As mentioned in the text Scherer (2007) has shown that the marginal sharpe ratios are equalised for the MSR portfolio as below: \[\begin{align} \frac{\mu_i}{\text{MRC}_i} & = \frac{\mu_j}{\text{MRC}_j} \;\;\; \forall i, j \in \{1, ..., N \}, \tag{B.1} \end{align}\] where \(\mu_k\) represents the marginal excess return of asset k. Separately Jurczenko, Michel, and Teiletche (2013) showed that the EW, GMV and ERC portfolios could be found by the equalisation strategy: \[\begin{align} w_i^\gamma \sigma^{-\delta}_i \text{MRC}_i & = w_j^\gamma \sigma^{-\delta}_j \text{MRC}_j \;\;\; \forall i, j \in \{1, ..., N \}, \tag{B.2} \end{align}\] where the choice of \(\gamma\) and \(\delta\) defines the portfolio. Combining the portfolio condition from equality (B.2) with the optimality equality (B.1) yields the optimality condition for a given portfolio: \[\begin{align} w_i^\gamma \sigma_i^{(1- \delta)} \text{SR}_i & = w_j^\gamma \sigma_j^{(1- \delta)} \text{SR}_j \;\;\; \forall i, j \in \{1, ..., N \}, \end{align}\] where \(\text{SR}_k = \frac{\mu_k}{\sigma_k}\). Hence, a risk-based portfolio is optimal when constituents have equal weighted risk-adjusted SRs.

The EW portfolio can be analysed by setting \((\gamma, \delta) = (\infty, 0)\). For equlities (B.1) and (B.2) to be jointly true when \(w_i = \frac{1}{N}\) then: \[\text{MRC}_i = \text{MRC}_j \;\;\; \forall i, j \in \{1, ..., N \},\] and there needs to be identical excess returns between assets. This means there should also be identical volatilities and identical correlations between all assets (i.e.  \(\Sigma = \rho\sigma^2 \underline{1} \,\underline{1}^\intercal - \rho I\)). The GMV portfolio can be analysed by setting \((\gamma, \delta) = (0,0)\), which yields the optimality condition: \[\mu_i = \mu_j \;\;\; \forall i, j \in \{1, ..., N \}.\] Hence, identical excess returns are required only. The ERC portfolio can be analysed by setting \((\gamma, \delta) = (1, 0)\), which means the optimality condition becomes: \[w_i \sigma_i \text{SR}_i = w_j \sigma_j \text{SR}_j \;\;\; \forall i, j \in \{1, ..., N \}.\] Assuming constant correlation, \(\rho_{i, j} = \rho\), the ERC portfolio allocations are given by the weighted inverse volatilities in the portfolio \(w_i = \frac{\sigma^{-1}_i}{\sum_{k = 1}^N \sigma^{-1}_k}\) Maillard, Roncalli, and Teı̈letche (2010). The equality of SRs is then the requirement for the above shown condition to hold. Therefore, identical correlations and SRs ensure that the ERC portfolio coincides with the MSR portfolio.

References

Jurczenko, Emmanuel, Thierry Michel, and Jerome Teiletche. 2013. “Generalized Risk-Based Investing.” Available at SSRN 2205979.

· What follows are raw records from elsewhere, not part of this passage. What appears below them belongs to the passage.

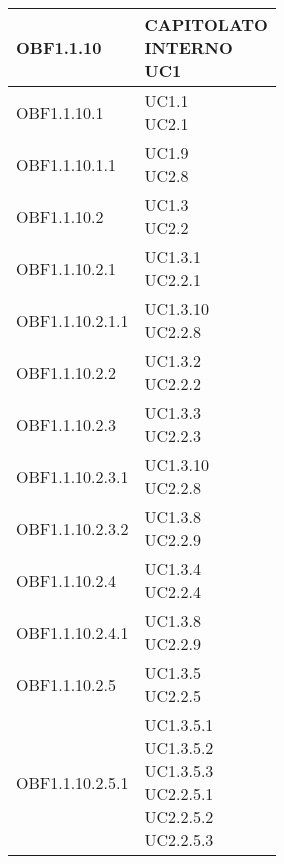 \documentclass{scalatekids-article}
\begin{document}
\begin{longtable}[H]{|p{5.5cm}|p{5.5cm}|}
  \hline
  OBF1.1.10 & \multiLineCell[t]{CAPITOLATO\\INTERNO\\UC1\\}\\
  \hline
  OBF1.1.10.1 & \multiLineCell[t]{UC1.1\\UC2.1\\}\\
  \hline
  OBF1.1.10.1.1 & \multiLineCell[t]{UC1.9\\UC2.8\\}\\
  \hline
  OBF1.1.10.2 & \multiLineCell[t]{UC1.3\\UC2.2\\}\\
  \hline
  OBF1.1.10.2.1 & \multiLineCell[t]{UC1.3.1\\UC2.2.1\\}\\
  \hline
  OBF1.1.10.2.1.1 & \multiLineCell[t]{UC1.3.10\\UC2.2.8\\}\\
  \hline
  OBF1.1.10.2.2 & \multiLineCell[t]{UC1.3.2\\UC2.2.2\\}\\
  \hline
  OBF1.1.10.2.3 & \multiLineCell[t]{UC1.3.3\\UC2.2.3\\}\\
  \hline
  OBF1.1.10.2.3.1 & \multiLineCell[t]{UC1.3.10\\UC2.2.8\\}\\
  \hline
  OBF1.1.10.2.3.2 & \multiLineCell[t]{UC1.3.8\\UC2.2.9\\}\\
  \hline
  OBF1.1.10.2.4 & \multiLineCell[t]{UC1.3.4\\UC2.2.4\\}\\
  \hline
  OBF1.1.10.2.4.1 & \multiLineCell[t]{UC1.3.8\\UC2.2.9\\}\\
  \hline
  OBF1.1.10.2.5 & \multiLineCell[t]{UC1.3.5\\UC2.2.5\\}\\
  \hline
  OBF1.1.10.2.5.1 & \multiLineCell[t]{UC1.3.5.1\\UC1.3.5.2\\UC1.3.5.3\\UC2.2.5.1\\UC2.2.5.2\\UC2.2.5.3\\}\\

\end{longtable}
\end{document}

Maillard, Sébastien, Thierry Roncalli, and Jérôme Teı̈letche. 2010. “The Properties of Equally Weighted Risk Contribution Portfolios.” The Journal of Portfolio Management 36 (4): 60–70.

Scherer, Bernd. 2007. “Can Robust Portfolio Optimisation Help to Build Better Portfolios?” Journal of Asset Management 7 (6): 374–87.